Third, reports should describe the care pathways actually followed during the trial, delineating decisions according to the test results and not simply aggregated by study arm. This will be particularly important in pragmatic trials to describe any deviations from the pathway. Embedding process evaluations that measure how interventions are actually administered within a trial [32] may help conceptualize the way in which tests are being used.
We would highlight the need for research on methods of reporting care pathways, variability of care pathways in different settings, and barriers to changing the pathways. Particularly there needs to be an assessment of the information that needs to be reported in a care pathway description to enable its replication in a new setting, and the degree of variability that would be acceptable in pragmatic trials.
Strengths and limitations
Our study is the first to systematically identify an unselected group of test-treatment RCTs, and assess the quality of intervention reporting. Our cohort includes diverse test-treat interventions, conducted in a wide range of medical settings and specialties. Reporting judgements have been made in duplicate using a standardized extraction tool and disagreements discussed.
We chose to assess whether any detail was mentioned, and not to assess whether the description was adequate to allow the intervention to be replicated (as recommended by the TIDieR checklist), or whether specific features (such as care-provider skill and experience [46]) were detailed. This decision was made to ensure our assessments were objective and because of the challenge in identifying experts able to make judgements across the wide range of settings and specialties in the cohort. Even fewer studies than we report are likely to have reported interventions with adequate detail to allow their replication, including information adequate to establish the appropriateness of care-provider skill used.
The scant reporting we have found certainly reflects inadequate reporting of test-treatment interventions, however it is important that future research investigates the extent to which this may be caused by inadequate trial conduct. This could be achieved by contacting trial authors.

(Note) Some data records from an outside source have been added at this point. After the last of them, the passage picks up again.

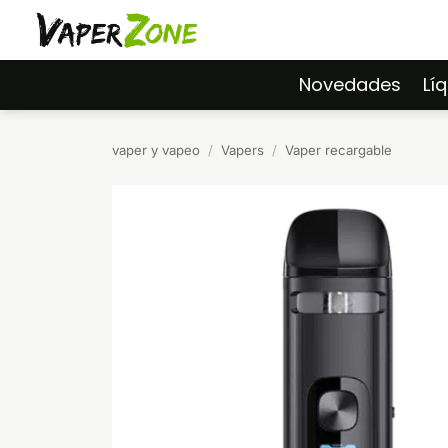
Saltar
al
contenido
Novedades
Lí
vaper y vapeo
/
Vapers
/
Vaper recargable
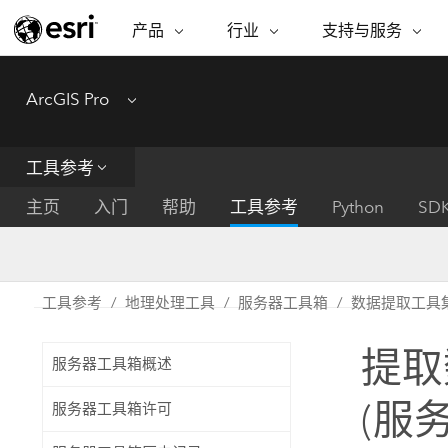
产品
行业
支持与服务
ARCGIS
行业
支持与服务
功能
ArcGIS Pro
Menu
ArcGIS 概览
建筑、工程和建
专业服务
非营利机构
制图
Esri 企业级地理空间平台
造
从空
技术支持
公共安全
工具参考
ArcGIS Online
商业
分析
培训
自然科学
完整的 SaaS 制图平台
将位
主页
入门
帮助
工具参考
Python
SD
保护
州和地方政府
ArcGIS Pro
数据
教育
世界领先的 GIS 软件
集成
可持续发展
能源公用事业
工具参考
地理处理工具
服务器工具箱
数据提取工具
ArcGIS Enterprise
电信
用于 GIS 和制图的基础系统
所
设施点管理
提取
交通运输
服务器工具箱概述
开发者技术
卫生与公共服务
水
构建制图和空间分析应用程序
(服
服务器工具箱许可
国家政府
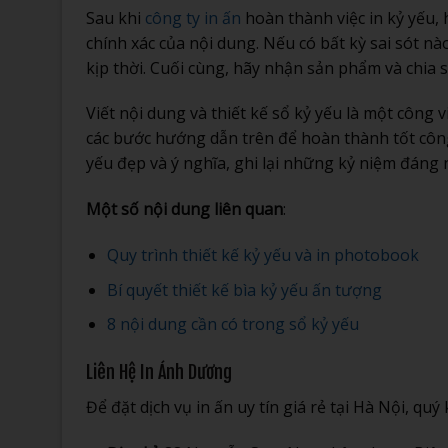
Sau khi
công ty in ấn
hoàn thành việc in kỷ yếu,
chính xác của nội dung. Nếu có bất kỳ sai sót n
kịp thời. Cuối cùng, hãy nhận sản phẩm và chia s
Viết nội dung và thiết kế sổ kỷ yếu là một công 
các bước hướng dẫn trên để hoàn thành tốt công
yếu đẹp và ý nghĩa, ghi lại những kỷ niệm đáng 
Một số nội dung liên quan
:
Quy trình thiết kế kỷ yếu và in photobook
Bí quyết thiết kế bìa kỷ yếu ấn tượng
8 nội dung cần có trong sổ kỷ yếu
Liên Hệ In Ánh Dương
Để đặt dịch vụ in ấn uy tín giá rẻ tại Hà Nội, qu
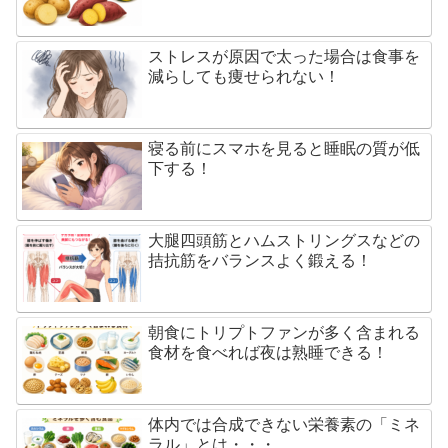
ストレスが原因で太った場合は食事を
減らしても痩せられない！
寝る前にスマホを見ると睡眠の質が低
下する！
大腿四頭筋とハムストリングスなどの
拮抗筋をバランスよく鍛える！
朝食にトリプトファンが多く含まれる
食材を食べれば夜は熟睡できる！
体内では合成できない栄養素の「ミネ
ラル」とは・・・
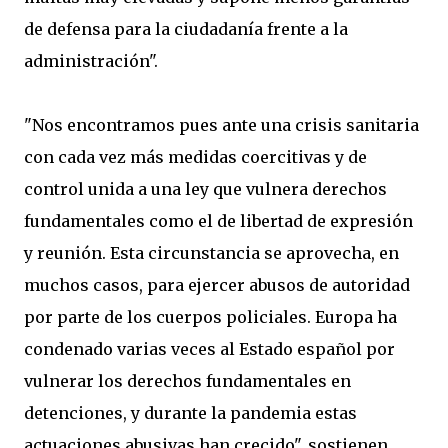
de defensa para la ciudadanía frente a la
administración".
"Nos encontramos pues ante una crisis sanitaria
con cada vez más medidas coercitivas y de
control unida a una ley que vulnera derechos
fundamentales como el de libertad de expresión
y reunión. Esta circunstancia se aprovecha, en
muchos casos, para ejercer abusos de autoridad
por parte de los cuerpos policiales. Europa ha
condenado varias veces al Estado español por
vulnerar los derechos fundamentales en
detenciones, y durante la pandemia estas
actuaciones abusivas han crecido", sostienen.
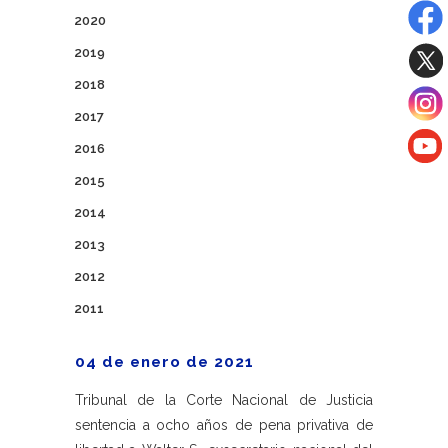
2020
2019
2018
2017
2016
2015
2014
2013
2012
2011
04 de enero de 2021
Tribunal de la Corte Nacional de Justicia
sentencia a ocho años de pena privativa de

Our trials are from a cohort we have previously reported [23, 29] and were published from 2004 to 7, after publication of the CONSORT 2001 statement but before the CONSORT 2010 and SPIRIT guidelines. It is possible that the reporting of some aspects of the methodology of trials has improved over recent years, particularly given the publication of guidelines for reporting and conducting diagnostic accuracy studies; however any such improvement in describing test-treatment interventions is unlikely to be dramatic since neither CONSORT 2010, STARD 2015, nor any other published standards have addressed test-treatment strategies. Since our sample of trials was ascertained from searching CENTRAL, which indexes relevant studies found in MEDLINE, EMBASE and other specialist registers, it is possible that we have missed eligible test-treatment trials not indexed in these resources. It is arguable, however, that such trials would have changed our findings considerably since in order to have escaped detection by our search of the major databases they are likely to have been more poorly reported [29].